György Magyar said that Demszky’s legal responsibility was not at issue in the matter. The contract for building the fourth metro line was not signed by the metropolitan council but by the companies involved. Political responsibility should be distinguished from legal culpability, he said. Anyone who claims, based on the report by Europe’s anti-fraud office OLAF, that Demszky bears criminal liability violates the law, he added.

Socialist lawmaker Csaba Horváth, who was deputy mayor under Demszky, told the paper that he would also be ready to give evidence to the committee if invited to do so. He likewise insisted that the metro 4 project had not fallen within the metropolitan council’s competence.

Erzsébet Gy. Németh, an opposition Democratic Coalition lawmaker who at the time was a Socialist councillor, told the paper that she would not attend any committee hearings because the report had not raised any question of her liability in the case.

The current city leadership is totally unaffected by the findings of the OLAF report, Budapest Mayor Istvan Tarlós told commercial broadcaster Lánchíd Radio on Tuesday.
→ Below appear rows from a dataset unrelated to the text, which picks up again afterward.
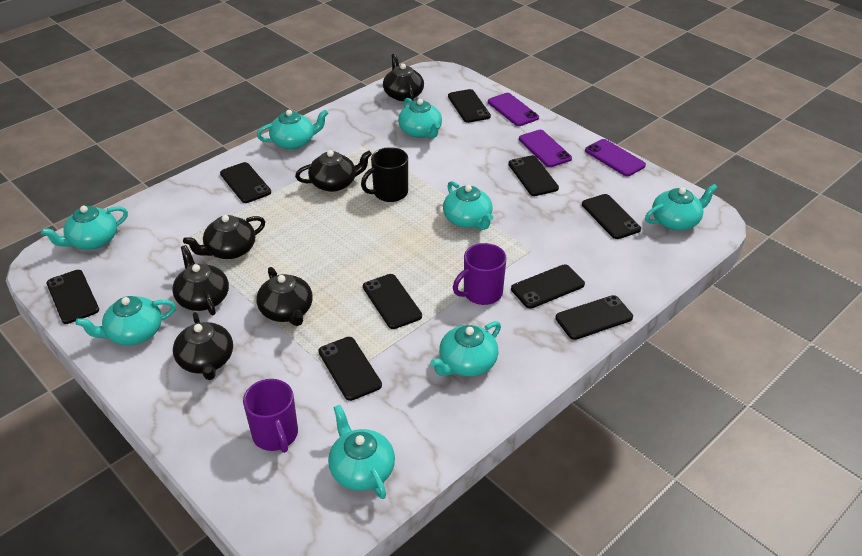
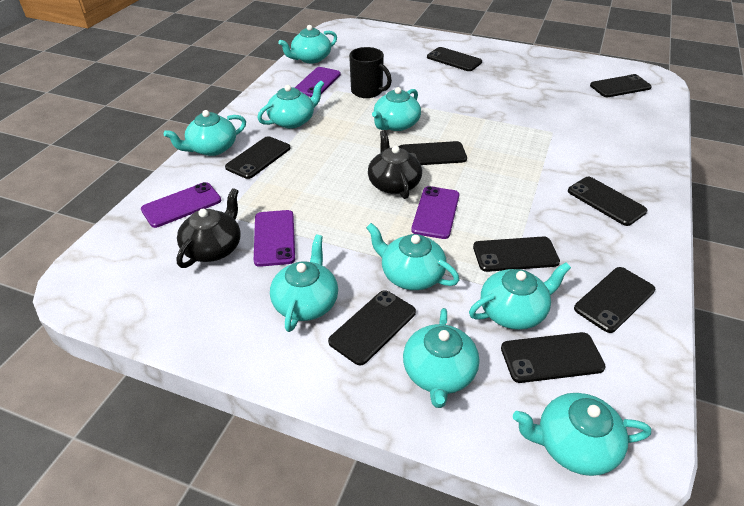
black teapot: 6 -> 2
purple mug: 2 -> 0
purple phone: 3 -> 4
turquoise teapot: 8 -> 9

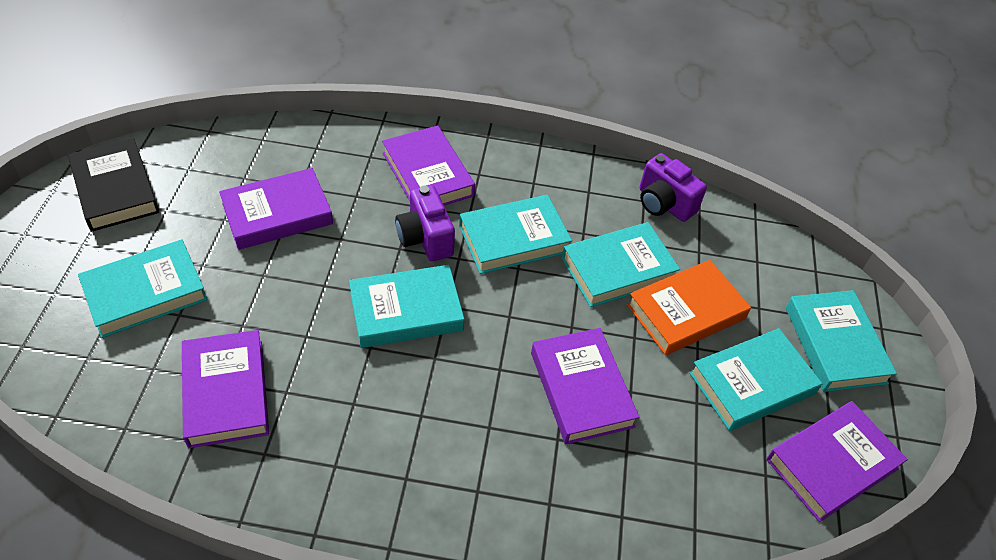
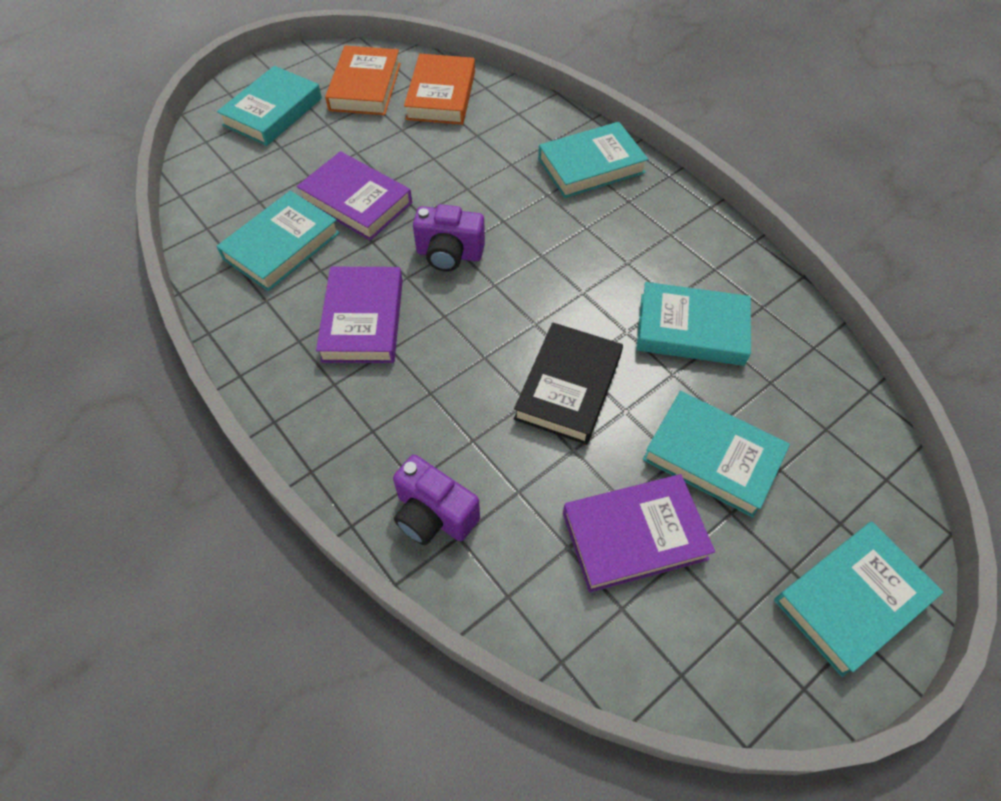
orange book: 1 -> 2
purple book: 5 -> 3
He said that with a single exception, all the findings of the report related to the period before the 2010 general election. The gravest issue concerns the contract for Alstom trains concluded before the 2006 elections, he added.

“I don’t believe there’s anything to discuss,” Tarlós said, adding that the single exception after 2010 related to a change in control engineers.

The mayor expressed surprise over the declaration by Demszky’s lawyer that the former mayor had had nothing to do with the matter when no one had raised any suspicions. Tarlós said he did not wish to make any accusation that Demszky “might bear any substantive or certain liability, but his behaviour can be considered strange.”